[TEXT PROVIDED]
┄┄┄┄┄┄┄┄┄┄┄┄┄┄┄┄┄┄┄┄

A two-digit number can be written as 10 \[ \times \] the digit at ten’s place \[ + \] the digit at unit’s place.

For example, 28 can be written as \[2 \times 10 + 8\].

Let the digit at ten’s place be \[x\] and the digit at the unit's place be \[y\].

Assume that \[x > y\].

Therefore, we get the first number as

\[10 \times x + y = 10x + y\]

When the digits are interchanged, the digit at ten’s place becomes \[y\] and the digit at unit’s place becomes \[x\].

We can write the number when the digits are interchanged as

\[10 \times y + x = 10y + x\]

Now, it is given that the difference between the two digit number and the number obtained by interchanging the digits is 36.

Thus, we get

\[ \Rightarrow \left( {10x + y} \right) - \left( {10y + x} \right) = 36\]

Simplifying the expression, we get

\[ \Rightarrow 10x + y - 10y - x = 36\]

Adding and subtracting the like terms, we get

\[ \Rightarrow 9x - 9y = 36\]

Factoring the number 9, we get

\[ \Rightarrow 9\left( {x - y} \right) = 36\]

Dividing both sides of the equation by 9, we get

\[ \Rightarrow x - y = 4 \ldots \ldots \ldots \left( 1 \right)\]

It is given that the ratio of the digits of the two digit number is 1: 2.

┄┄┄┄┄┄┄┄┄┄┄┄┄┄┄┄┄┄┄┄

Items listed in a dataset

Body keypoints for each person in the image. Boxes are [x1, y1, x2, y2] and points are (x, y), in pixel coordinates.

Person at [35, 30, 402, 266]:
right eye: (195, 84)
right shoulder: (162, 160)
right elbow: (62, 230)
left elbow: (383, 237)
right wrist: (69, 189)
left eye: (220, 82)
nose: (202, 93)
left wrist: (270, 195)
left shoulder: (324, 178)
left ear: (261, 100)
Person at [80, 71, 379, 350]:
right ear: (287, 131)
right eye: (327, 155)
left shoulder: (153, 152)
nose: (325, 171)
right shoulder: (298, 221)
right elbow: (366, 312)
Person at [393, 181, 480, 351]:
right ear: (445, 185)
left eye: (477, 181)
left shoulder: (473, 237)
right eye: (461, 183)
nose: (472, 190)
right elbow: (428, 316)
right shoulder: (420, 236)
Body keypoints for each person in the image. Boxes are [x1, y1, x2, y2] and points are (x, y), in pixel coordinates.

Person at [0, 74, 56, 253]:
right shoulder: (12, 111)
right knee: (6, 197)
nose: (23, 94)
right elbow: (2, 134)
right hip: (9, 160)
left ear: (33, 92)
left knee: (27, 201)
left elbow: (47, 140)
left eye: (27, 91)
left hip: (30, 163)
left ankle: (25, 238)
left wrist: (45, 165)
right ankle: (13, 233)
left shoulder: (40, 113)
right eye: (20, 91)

┄┄┄┄┄┄┄┄┄┄┄┄┄┄┄┄┄┄┄┄

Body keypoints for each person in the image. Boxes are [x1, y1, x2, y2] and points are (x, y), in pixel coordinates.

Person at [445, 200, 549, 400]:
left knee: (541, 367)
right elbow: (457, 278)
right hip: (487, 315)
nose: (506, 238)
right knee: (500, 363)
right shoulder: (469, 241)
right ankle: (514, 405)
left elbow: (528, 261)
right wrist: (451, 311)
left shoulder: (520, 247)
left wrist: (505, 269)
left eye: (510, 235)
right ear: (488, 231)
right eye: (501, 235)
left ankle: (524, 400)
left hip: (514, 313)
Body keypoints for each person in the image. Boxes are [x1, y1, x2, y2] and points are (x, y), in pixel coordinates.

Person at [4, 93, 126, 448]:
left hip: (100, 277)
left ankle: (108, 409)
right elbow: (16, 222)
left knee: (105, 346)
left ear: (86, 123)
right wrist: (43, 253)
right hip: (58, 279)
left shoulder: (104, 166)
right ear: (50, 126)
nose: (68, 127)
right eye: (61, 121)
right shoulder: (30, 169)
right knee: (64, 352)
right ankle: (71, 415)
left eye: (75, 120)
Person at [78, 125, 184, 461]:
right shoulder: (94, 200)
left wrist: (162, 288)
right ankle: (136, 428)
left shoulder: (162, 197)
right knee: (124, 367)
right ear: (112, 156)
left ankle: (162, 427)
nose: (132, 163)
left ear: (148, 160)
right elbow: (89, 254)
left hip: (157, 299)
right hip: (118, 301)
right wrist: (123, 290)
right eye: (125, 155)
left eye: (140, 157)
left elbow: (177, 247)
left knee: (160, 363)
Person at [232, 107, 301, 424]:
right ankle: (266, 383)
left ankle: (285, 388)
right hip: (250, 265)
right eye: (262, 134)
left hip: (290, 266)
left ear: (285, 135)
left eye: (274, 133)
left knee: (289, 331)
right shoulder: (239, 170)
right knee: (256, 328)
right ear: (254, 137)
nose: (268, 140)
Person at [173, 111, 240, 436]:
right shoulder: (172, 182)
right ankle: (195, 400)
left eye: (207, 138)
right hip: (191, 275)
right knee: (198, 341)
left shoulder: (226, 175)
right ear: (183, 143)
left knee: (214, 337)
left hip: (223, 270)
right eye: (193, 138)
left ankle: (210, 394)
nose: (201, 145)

┄┄┄┄┄┄┄┄┄┄┄┄┄┄┄┄┄┄┄┄

[DESCRIPTION OF THE TASK] Print the stretch of the text on the two-digit number problem from "Adding and subtracting" through "number is 1: 2.". These records were taken from a separate source.

[TASK RESULT]
Adding and subtracting the like terms, we get

\[ \Rightarrow 9x - 9y = 36\]

Factoring the number 9, we get

\[ \Rightarrow 9\left( {x - y} \right) = 36\]

Dividing both sides of the equation by 9, we get

\[ \Rightarrow x - y = 4 \ldots \ldots \ldots \left( 1 \right)\]

It is given that the ratio of the digits of the two digit number is 1: 2.